Question

a) when 2 moles of potassium carbonate and 1 mole of calcium chloride are combined is a limiting reagent and is a reagent in excess.
b) when 0.0375 mole of potassium carbonate and 0.122 mole of calcium chloride are combined is a limiting reagent and is a reagent in excess.

Explanation:

Step1: Write the balanced chemical equation

The reaction between potassium carbonate ($K_2CO_3$) and calcium chloride ($CaCl_2$) is $K_2CO_3 + CaCl_2=CaCO_3\downarrow + 2KCl$. The mole - ratio of $K_2CO_3$ to $CaCl_2$ is 1:1.

Step2: Determine limiting and excess reagents for part a

Given 2 moles of $K_2CO_3$ and 1 mole of $CaCl_2$. According to the 1:1 mole - ratio, for every 1 mole of $CaCl_2$, 1 mole of $K_2CO_3$ reacts. Since we have 1 mole of $CaCl_2$, it will react with 1 mole of $K_2CO_3$. So, $CaCl_2$ is the limiting reagent and $K_2CO_3$ is the reagent in excess.
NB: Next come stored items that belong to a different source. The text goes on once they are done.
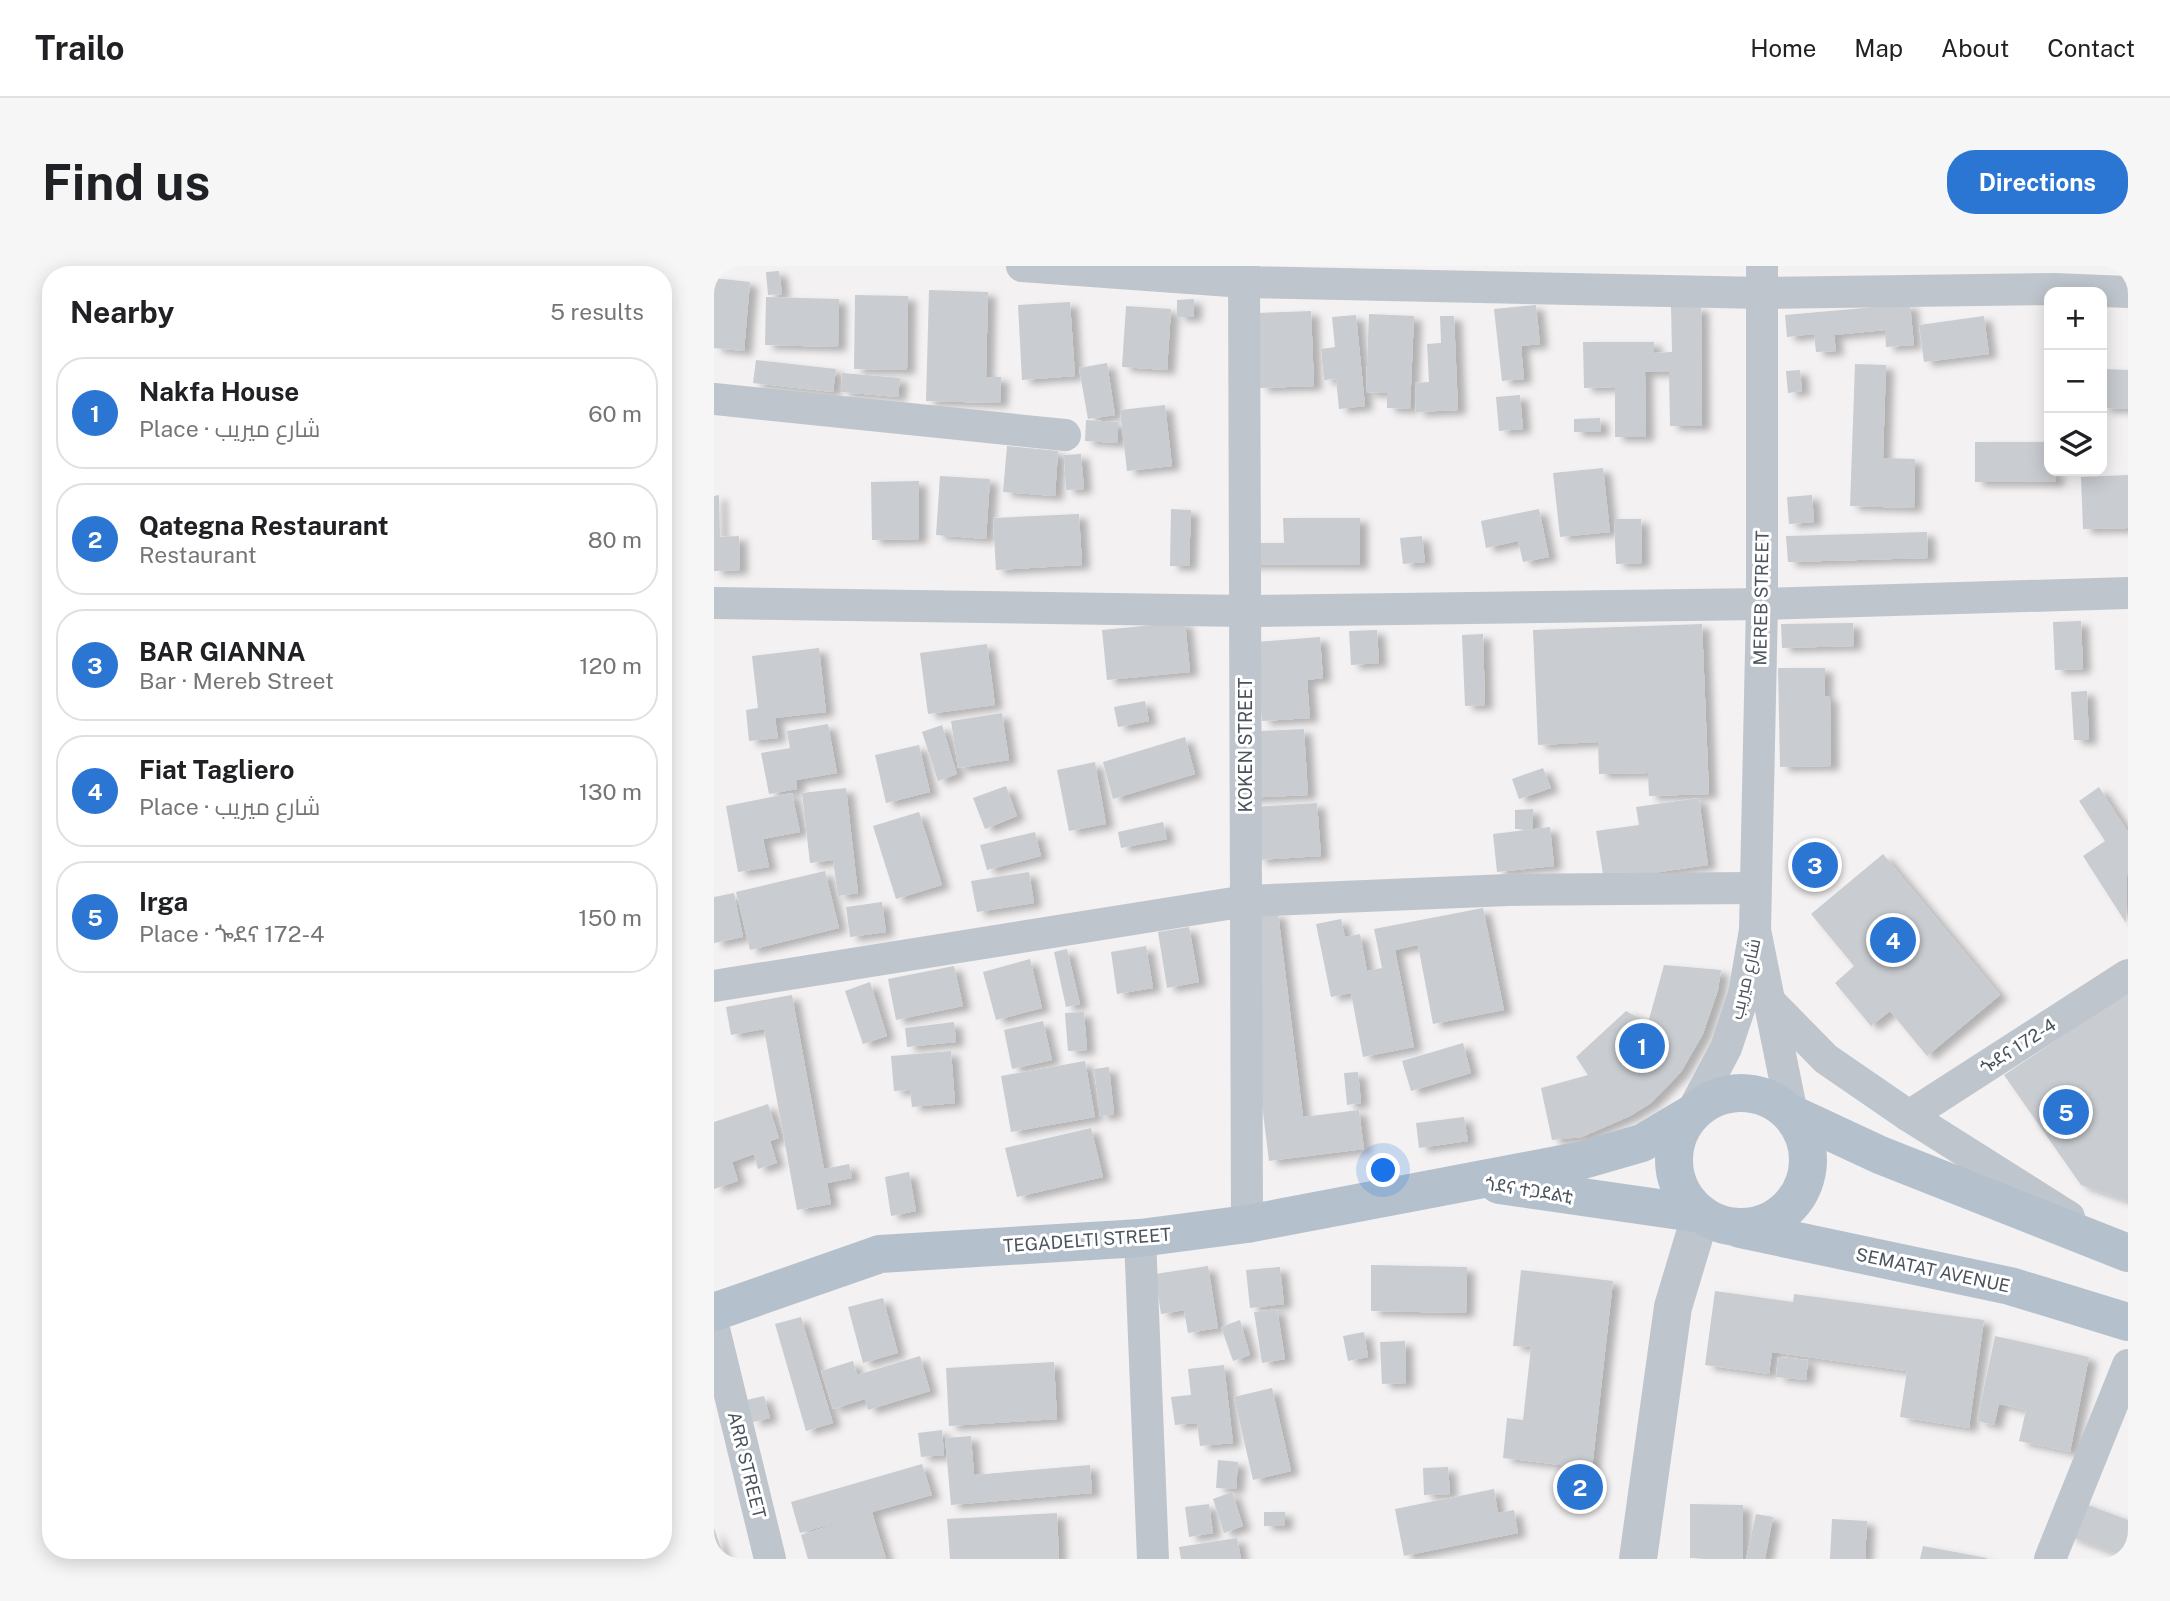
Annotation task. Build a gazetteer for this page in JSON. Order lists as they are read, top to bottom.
{
  "streets": {
    "main road": ["ጎደና ተጋደልቲ", "TEGADELTI STREET", "SEMATAT AVENUE"],
    "street": [
      "MEREB STREET",
      "KOKEN STREET",
      "شارع ميريب",
      "ጐደና 172-4",
      "ARR STREET"
    ]
  },
  "crossings": [
    ["MEREB STREET", "شارع ميريب"],
    ["KOKEN STREET", "TEGADELTI STREET"],
    ["شارع ميريب", "ጎደና ተጋደልቲ"],
    ["شارع ميريب", "SEMATAT AVENUE"],
    ["ጎደና ተጋደልቲ", "TEGADELTI STREET"],
    ["ጎደና ተጋደልቲ", "SEMATAT AVENUE"]
  ],
  "page": {
    "header": "Trailo",
    "nav": [
      "Home",
      "Map",
      "About",
      "Contact"
    ],
    "buttons": "Directions",
    "title": "Find us",
    "heading": ["Nearby", "5 results"],
    "map_buttons": ["+", "−"],
    "list": [
      {
        "mark": "1",
        "name": "Nakfa House",
        "note": "Place · شارع ميريب",
        "value": "60 m"
      },
      {
        "mark": "2",
        "name": "Qategna Restaurant",
        "note": "Restaurant",
        "value": "80 m"
      },
      {
        "mark": "3",
        "name": "BAR GIANNA",
        "note": "Bar · Mereb Street",
        "value": "120 m"
      },
      {
        "mark": "4",
        "name": "Fiat Tagliero",
        "note": "Place · شارع ميريب",
        "value": "130 m"
      },
      {
        "mark": "5",
        "name": "Irga",
        "note": "Place · ጐደና 172-4",
        "value": "150 m"
      }
    ],
    "pins": [
      "3",
      "4",
      "1",
      "5",
      "2"
    ]
  }
}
Step3: Determine limiting and excess reagents for part b

Given 0.0375 mole of $K_2CO_3$ and 0.122 mole of $CaCl_2$. According to the 1:1 mole - ratio, 0.0375 mole of $K_2CO_3$ will react with 0.0375 mole of $CaCl_2$. Since 0.0375 < 0.122, $K_2CO_3$ is the limiting reagent and $CaCl_2$ is the reagent in excess.

Answer:

a) $CaCl_2$, $K_2CO_3$
b) $K_2CO_3$, $CaCl_2$